Approximately 39% of the total gross leasable area across the portfolio is occupied by grocery or drug stores. The average population located within a five-mile radius of the five centers is 384,000 and the average household income is nearly $106,000. Each center is located between 10 and 35 miles from the downtown Chicago area.
Chicago’s retail market, at nearly $120 billion in annual sales, is third largest in the country
With approximately 8.9 million residents, Chicago is the third largest metropolitan statistical area (MSA) in the United States and 22nd largest in the world. According to Moody’s Analytics, the Chicago MSA was rated the top US market for economic diversity, and Chicago’s retail market is ranked as the third largest economy in the nation with nearly $120 billion in annual retail sales.

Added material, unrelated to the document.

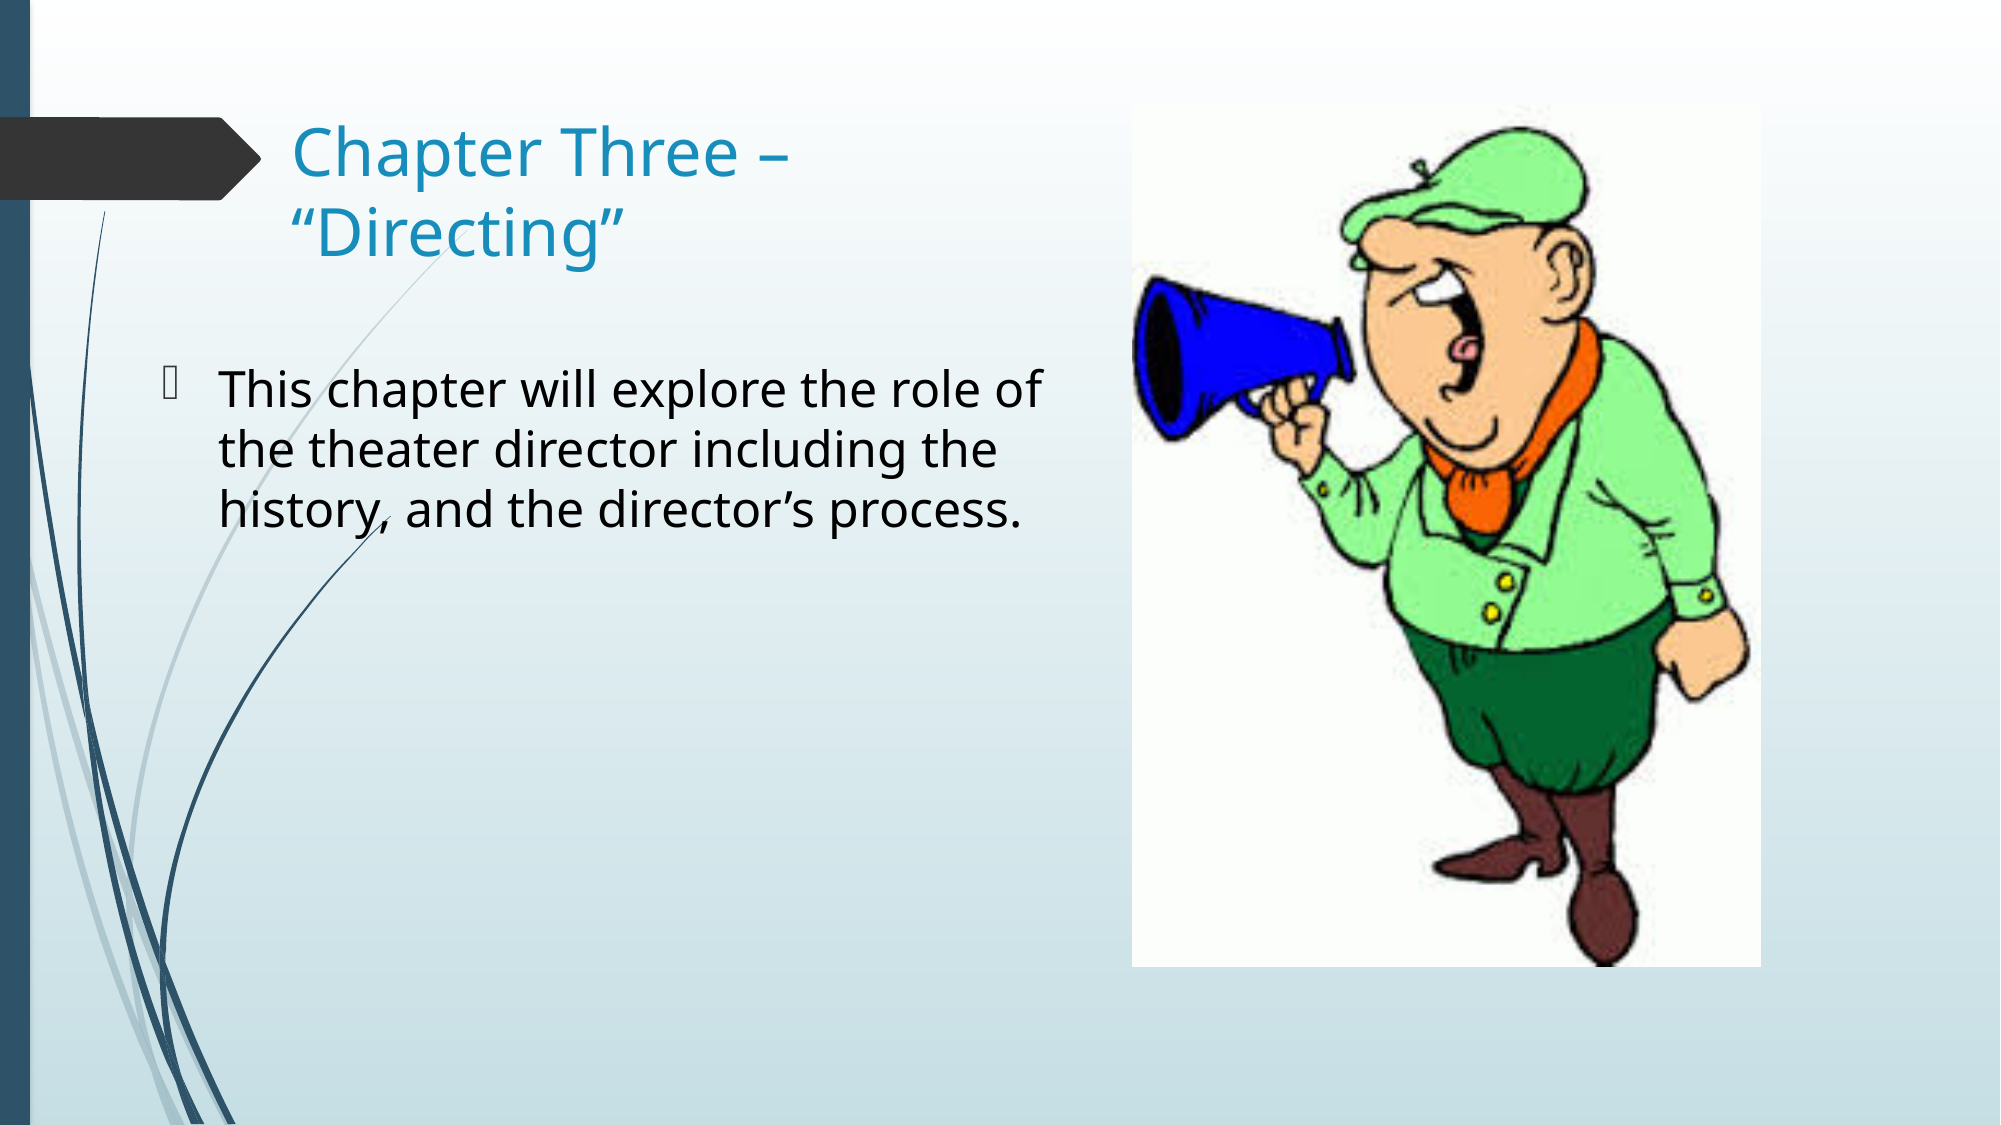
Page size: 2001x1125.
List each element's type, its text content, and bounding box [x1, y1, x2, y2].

list This chapter will explore the role of the theater director including the history, and the director’s process. [146, 350, 1097, 970]
picture [1131, 105, 1761, 967]
title Chapter Three – “Directing” [276, 102, 956, 313]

According to the Economic Recovery Dashboard published by World Business Chicago, a public-private economic development agency, consumer spending in the Chicago area has increased 20.1% since January 2020, ranking it ahead of New York City (13.3%) and Houston (15.6%). The Gross Domestic Product in the Chicago MSA rose 1.3% in the past quarter to $782 billion. During the month of June, Amazon posted more than 3,700 unique jobs, followed by the University of Chicago (more than 3,000), Northwestern Memorial Healthcare (more than 2,800) and Ascension (more than 2,500).

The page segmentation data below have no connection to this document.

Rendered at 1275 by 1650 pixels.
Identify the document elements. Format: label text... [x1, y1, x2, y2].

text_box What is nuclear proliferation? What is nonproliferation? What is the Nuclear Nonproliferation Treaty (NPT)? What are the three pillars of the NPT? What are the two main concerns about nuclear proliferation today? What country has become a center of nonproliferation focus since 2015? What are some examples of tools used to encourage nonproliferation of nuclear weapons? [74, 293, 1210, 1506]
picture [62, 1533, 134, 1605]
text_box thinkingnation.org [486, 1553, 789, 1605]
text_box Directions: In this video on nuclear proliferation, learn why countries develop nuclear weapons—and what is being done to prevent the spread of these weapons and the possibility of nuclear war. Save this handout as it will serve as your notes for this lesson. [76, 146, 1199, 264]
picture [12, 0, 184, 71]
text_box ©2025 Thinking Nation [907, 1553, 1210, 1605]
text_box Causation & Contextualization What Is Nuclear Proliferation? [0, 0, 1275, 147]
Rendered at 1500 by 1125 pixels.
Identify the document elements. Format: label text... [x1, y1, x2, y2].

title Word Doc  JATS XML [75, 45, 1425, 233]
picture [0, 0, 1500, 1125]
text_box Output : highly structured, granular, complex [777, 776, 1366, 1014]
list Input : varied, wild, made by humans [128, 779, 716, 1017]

CRC intends to add value to expand internal rate of return
“Our expansion into the Chicago suburbs was opportunity-driven, given the portfolio’s irreplaceable assets and strategic positioning,” stated JM Schapiro, CEO of Continental Realty Corporation.
“Our decision to enter the suburban Chicago market with a portfolio of this size will enable us to immediately leverage economies of scale. We intend to target the restaurant, soft goods, entertainment, and medical categories to fill existing vacancies with users that bring long-term value and enhanced energy to the center and the surrounding communities. We believe there is demand for retail space in each of these respective submarkets and, utilizing our strong broker and tenant relationships, we intend to significantly enhance the tenant mix across the portfolio.”
“We were glad to help CRC through this process as we believe the portfolio is a unique opportunity to purchase a sizable footprint in excellent Chicago-area geographies that contains various paths and optionality to unlock additional value,” stated Aaron Tucker, President & CIO of Tucker Development. “The portfolio has an exciting combination of high-quality long-term tenancy and opportunistic vacancy.”
Headquartered in Baltimore, Maryland and founded in 1960, CRC is a full-service commercial real estate and investment company focused on acquiring and operating retail and multifamily properties. The privately held firm owns and manages a diversified portfolio of retail centers consisting of more than seven million square feet of commercial space and approximately 9,000 apartment homes across 11 states, with a portfolio value exceeding $3.3 billion. For additional information, visit www.crcrealty.com.
Headquartered in Chicago, Illinois and founded in 1996, Tucker Development is a full service commercial real estate developer, management company and investor. The family-owned firm owns, develops and manages mixed-use and retail assets. The firm has been involved with over six million square feet of transactions and over $1 billion in total deal capitalizations.